Here are some suggestions to get you started.

Pi-Calculus

For a nice introductory survey, check out Joachim Parrow's contribution titled "An Introduction to Pi-Calculus" in the Handbook of Process Algebra, chapter 8. At a more involved level, the classic is Milner's own Communicating and Mobile Systems: The Pi Calculus, the tenth chapter of which presents two particular applications that you might be interested to hear about. If you can't get enough Pi from those, dig into Sangiorgi and Walker's The Pi-Calculus: A Theory of Mobile Processes.

Lambda-Calculus (typed)

There are so many introductory texts on this topic, it's hard to choose one. Just pick a popular programming language theory textbook (e.g., Pierce's Types and Programming Languages book) and there should be at least a chapter on typed lambda-calculus. At a more involved level, Hindley & Seldin's Lambda-Calculus and Combinators: An Introduction is a very accessible standard introduction to both lambda-calculus and combinatory logic. For all your other lambda-needs, Barendregt's The Lambda Calculus book is a classic, beastly volume, now available in an affordable paperback edition!

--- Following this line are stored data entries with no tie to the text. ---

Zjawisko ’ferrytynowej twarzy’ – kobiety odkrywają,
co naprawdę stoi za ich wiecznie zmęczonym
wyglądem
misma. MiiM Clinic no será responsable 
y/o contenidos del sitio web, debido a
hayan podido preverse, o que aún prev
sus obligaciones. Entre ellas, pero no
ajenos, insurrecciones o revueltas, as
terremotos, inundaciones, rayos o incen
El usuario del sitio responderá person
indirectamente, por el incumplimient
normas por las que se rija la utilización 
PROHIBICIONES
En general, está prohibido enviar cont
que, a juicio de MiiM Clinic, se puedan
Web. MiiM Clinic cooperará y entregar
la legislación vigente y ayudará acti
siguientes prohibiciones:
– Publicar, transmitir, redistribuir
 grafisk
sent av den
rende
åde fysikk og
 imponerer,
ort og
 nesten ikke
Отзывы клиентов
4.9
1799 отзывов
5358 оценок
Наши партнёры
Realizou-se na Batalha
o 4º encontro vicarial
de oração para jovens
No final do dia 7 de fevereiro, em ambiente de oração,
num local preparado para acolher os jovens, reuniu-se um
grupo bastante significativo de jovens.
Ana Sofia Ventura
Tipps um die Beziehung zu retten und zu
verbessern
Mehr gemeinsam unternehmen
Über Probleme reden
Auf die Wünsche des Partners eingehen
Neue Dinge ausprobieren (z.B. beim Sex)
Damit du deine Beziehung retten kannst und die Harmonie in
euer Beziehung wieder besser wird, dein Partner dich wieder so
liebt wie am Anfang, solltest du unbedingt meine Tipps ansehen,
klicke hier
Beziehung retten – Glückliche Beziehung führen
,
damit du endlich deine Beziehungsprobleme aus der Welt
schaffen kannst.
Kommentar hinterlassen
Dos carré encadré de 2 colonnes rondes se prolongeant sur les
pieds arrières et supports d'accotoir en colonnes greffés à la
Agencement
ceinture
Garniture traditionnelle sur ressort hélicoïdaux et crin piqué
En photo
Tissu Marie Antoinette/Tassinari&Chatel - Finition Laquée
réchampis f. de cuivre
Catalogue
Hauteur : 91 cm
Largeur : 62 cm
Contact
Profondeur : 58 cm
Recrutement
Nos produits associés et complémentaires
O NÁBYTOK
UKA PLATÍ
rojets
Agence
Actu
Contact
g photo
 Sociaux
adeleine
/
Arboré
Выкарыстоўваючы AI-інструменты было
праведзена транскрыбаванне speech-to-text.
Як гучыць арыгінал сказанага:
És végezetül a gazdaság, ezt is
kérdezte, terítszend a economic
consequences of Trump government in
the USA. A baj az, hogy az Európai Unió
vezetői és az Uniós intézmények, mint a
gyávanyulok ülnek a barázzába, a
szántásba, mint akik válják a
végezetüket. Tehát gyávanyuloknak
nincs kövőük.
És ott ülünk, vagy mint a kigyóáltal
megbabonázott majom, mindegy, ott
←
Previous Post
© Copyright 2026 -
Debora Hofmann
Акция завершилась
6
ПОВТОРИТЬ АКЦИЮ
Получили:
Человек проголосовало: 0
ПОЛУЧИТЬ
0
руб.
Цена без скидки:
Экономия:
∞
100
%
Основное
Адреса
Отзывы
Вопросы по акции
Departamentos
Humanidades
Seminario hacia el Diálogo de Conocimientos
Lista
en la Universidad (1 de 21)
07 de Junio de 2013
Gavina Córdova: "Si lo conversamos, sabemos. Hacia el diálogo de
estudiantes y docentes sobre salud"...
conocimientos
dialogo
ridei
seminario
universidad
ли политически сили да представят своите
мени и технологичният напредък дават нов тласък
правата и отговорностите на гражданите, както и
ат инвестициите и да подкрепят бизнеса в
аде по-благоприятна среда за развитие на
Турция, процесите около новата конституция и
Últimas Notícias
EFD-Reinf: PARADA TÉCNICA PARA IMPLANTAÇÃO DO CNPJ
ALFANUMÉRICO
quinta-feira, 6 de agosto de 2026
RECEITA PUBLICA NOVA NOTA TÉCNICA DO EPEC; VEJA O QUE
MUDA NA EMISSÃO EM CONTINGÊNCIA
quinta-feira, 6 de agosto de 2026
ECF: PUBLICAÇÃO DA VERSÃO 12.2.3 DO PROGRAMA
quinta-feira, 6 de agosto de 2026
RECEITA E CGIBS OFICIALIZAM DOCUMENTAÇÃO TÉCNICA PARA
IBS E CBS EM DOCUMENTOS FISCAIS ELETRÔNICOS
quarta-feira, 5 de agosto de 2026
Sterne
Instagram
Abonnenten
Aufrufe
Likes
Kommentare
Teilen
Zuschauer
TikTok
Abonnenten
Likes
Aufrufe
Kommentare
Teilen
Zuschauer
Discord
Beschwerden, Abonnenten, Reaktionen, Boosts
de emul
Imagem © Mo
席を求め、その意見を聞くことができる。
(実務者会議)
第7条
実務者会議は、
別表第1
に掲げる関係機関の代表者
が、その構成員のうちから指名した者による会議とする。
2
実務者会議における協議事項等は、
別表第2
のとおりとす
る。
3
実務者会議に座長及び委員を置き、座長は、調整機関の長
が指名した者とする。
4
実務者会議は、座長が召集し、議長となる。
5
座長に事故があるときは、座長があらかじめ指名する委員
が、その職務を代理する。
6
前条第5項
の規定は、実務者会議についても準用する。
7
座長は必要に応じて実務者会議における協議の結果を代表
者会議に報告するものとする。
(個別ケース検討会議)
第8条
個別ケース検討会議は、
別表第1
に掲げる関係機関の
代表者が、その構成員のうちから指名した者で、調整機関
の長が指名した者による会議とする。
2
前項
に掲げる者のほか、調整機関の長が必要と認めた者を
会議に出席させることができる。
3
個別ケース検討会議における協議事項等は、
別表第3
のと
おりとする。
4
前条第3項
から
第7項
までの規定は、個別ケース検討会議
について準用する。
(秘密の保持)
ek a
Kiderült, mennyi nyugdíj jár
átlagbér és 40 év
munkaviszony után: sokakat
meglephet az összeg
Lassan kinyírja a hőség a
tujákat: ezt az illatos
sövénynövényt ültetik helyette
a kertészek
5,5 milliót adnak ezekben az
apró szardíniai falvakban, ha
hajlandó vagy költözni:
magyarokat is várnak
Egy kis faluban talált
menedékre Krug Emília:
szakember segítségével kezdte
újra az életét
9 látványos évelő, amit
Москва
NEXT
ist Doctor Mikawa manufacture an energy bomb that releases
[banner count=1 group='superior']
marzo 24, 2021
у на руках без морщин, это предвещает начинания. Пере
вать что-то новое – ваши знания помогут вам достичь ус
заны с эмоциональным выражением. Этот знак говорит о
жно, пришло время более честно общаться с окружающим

Note that there are many other accessible texts on both subjects, and lots of different learning paths you can take. For example, if you're already familiar with modal logic or game theory, there may be easier ways of getting introduced to Pi-Calculus and process algebras in general. You might also find it more enjoyable auditing (or enrolling in) a university course on concurrent processes or programming language theory.

Update: it appears that the question has changed (there was a lambda/pi typo!), so please ignore the stuff on typed Lambda-Calculus. I'm looking forward to hearing about typed Pi-Calculus.